Task description
Reproduce the material below word for word, omitting the pictures.

Records contained in a dataset
• • •
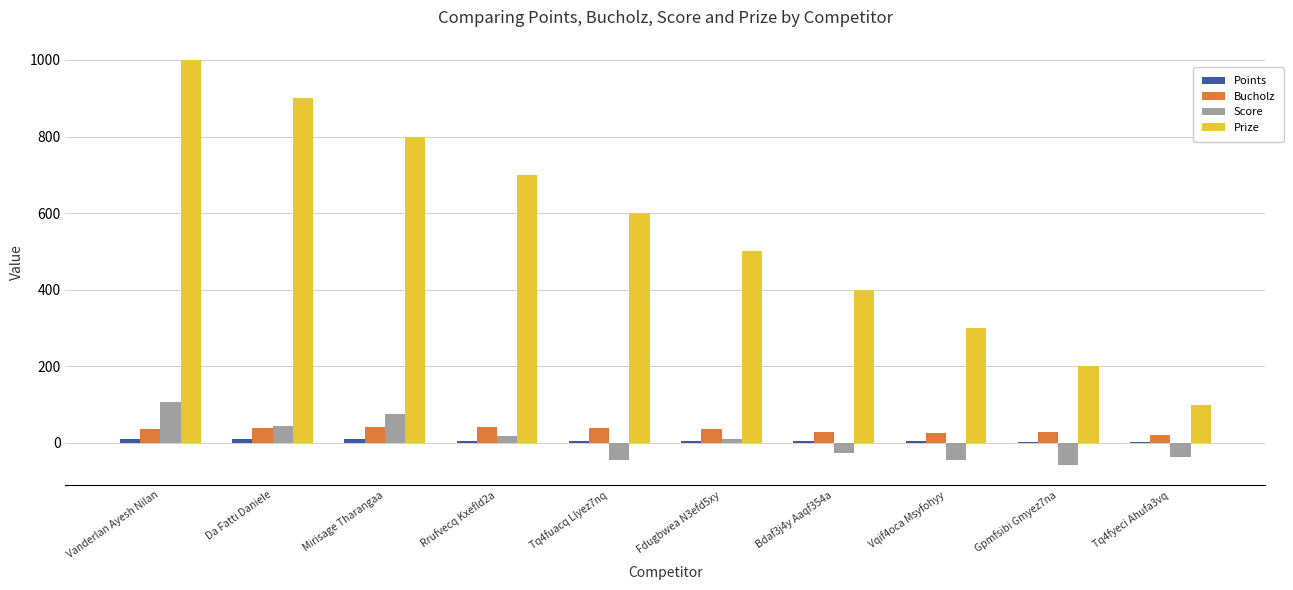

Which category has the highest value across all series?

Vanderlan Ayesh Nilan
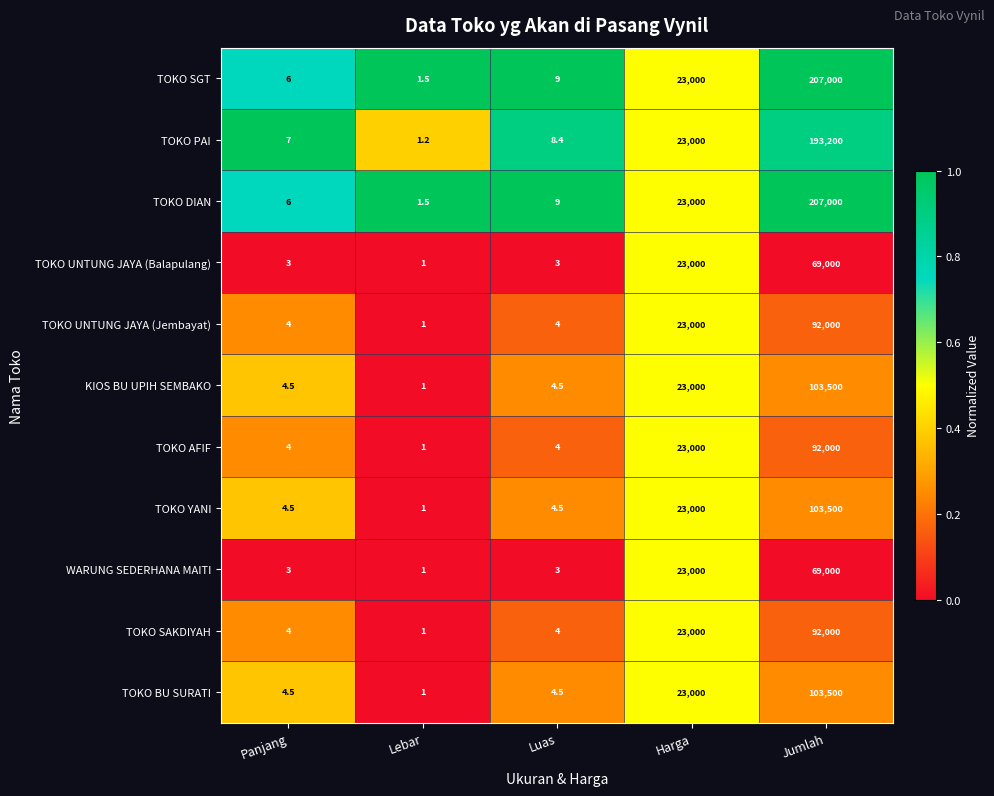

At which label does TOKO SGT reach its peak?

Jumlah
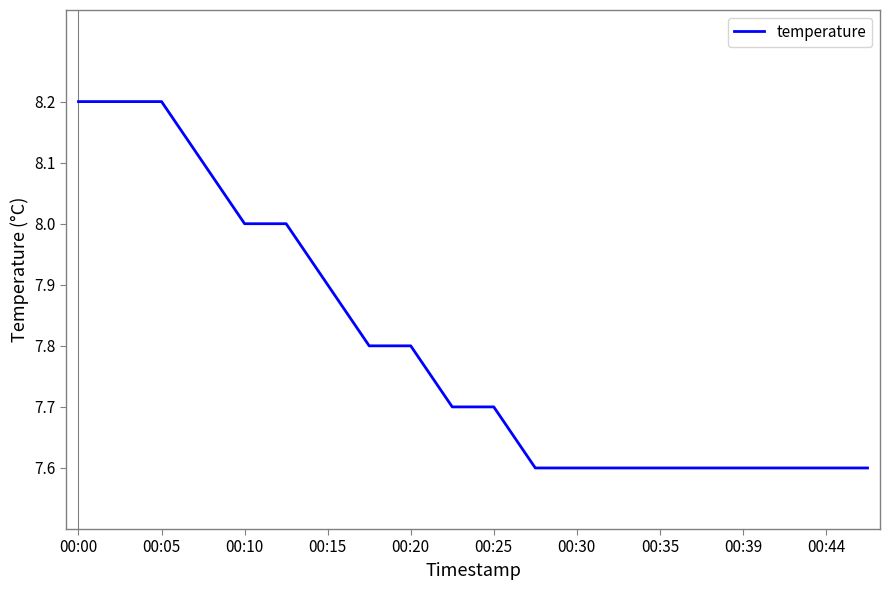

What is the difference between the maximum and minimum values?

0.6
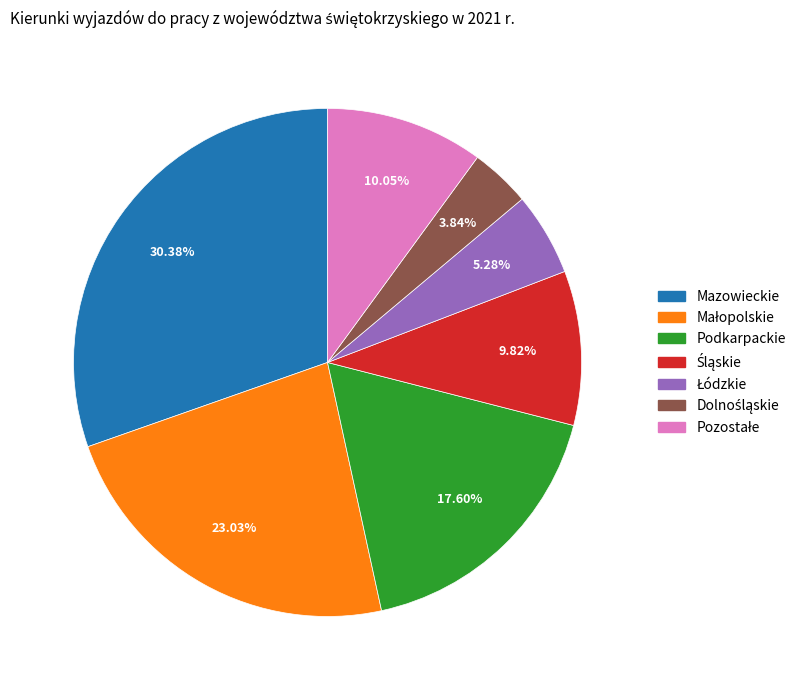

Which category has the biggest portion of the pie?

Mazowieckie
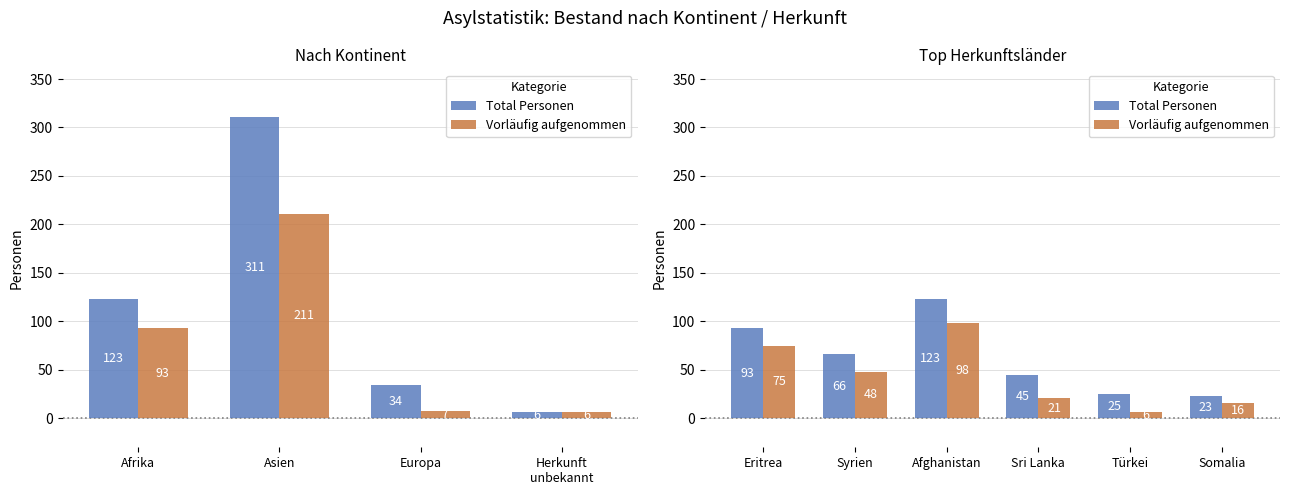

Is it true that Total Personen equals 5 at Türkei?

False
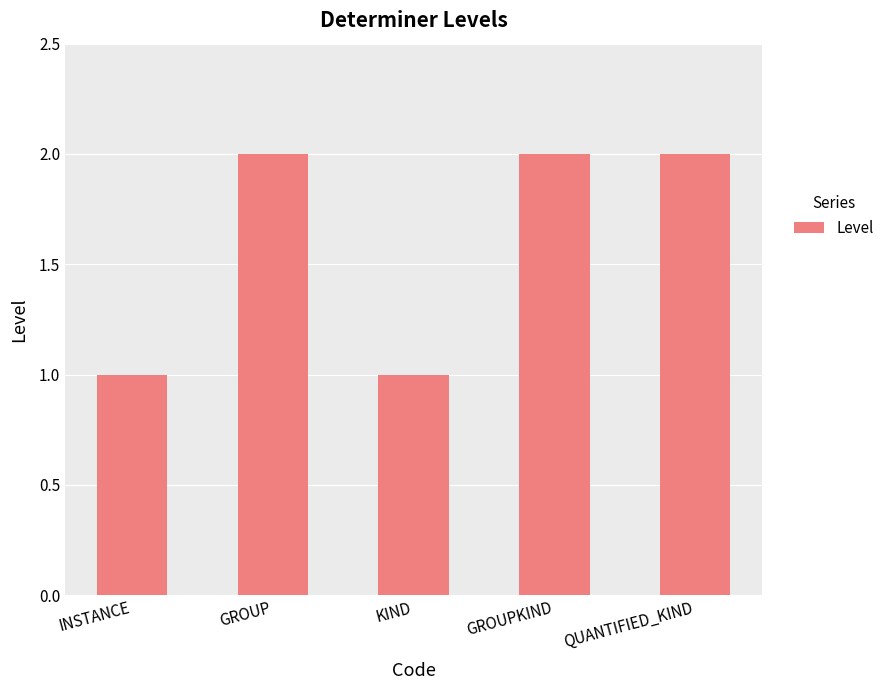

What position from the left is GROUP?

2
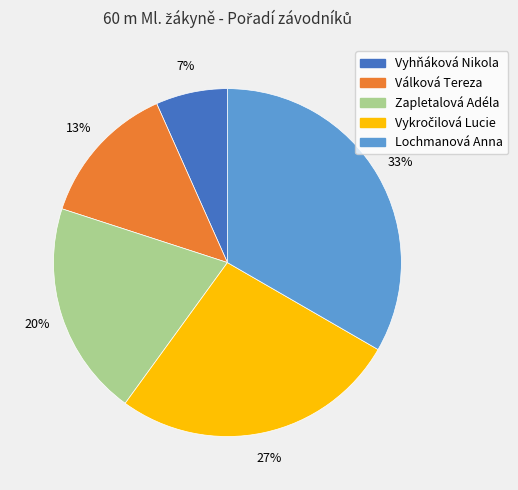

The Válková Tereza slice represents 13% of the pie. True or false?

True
• • •
Expected answer
Which category has the highest value across all series?

Vanderlan Ayesh Nilan

At which label does TOKO SGT reach its peak?

Jumlah

What is the difference between the maximum and minimum values?

0.6

Which category has the biggest portion of the pie?

Mazowieckie

Is it true that Total Personen equals 5 at Türkei?

False

What position from the left is GROUP?

2

The Válková Tereza slice represents 13% of the pie. True or false?

True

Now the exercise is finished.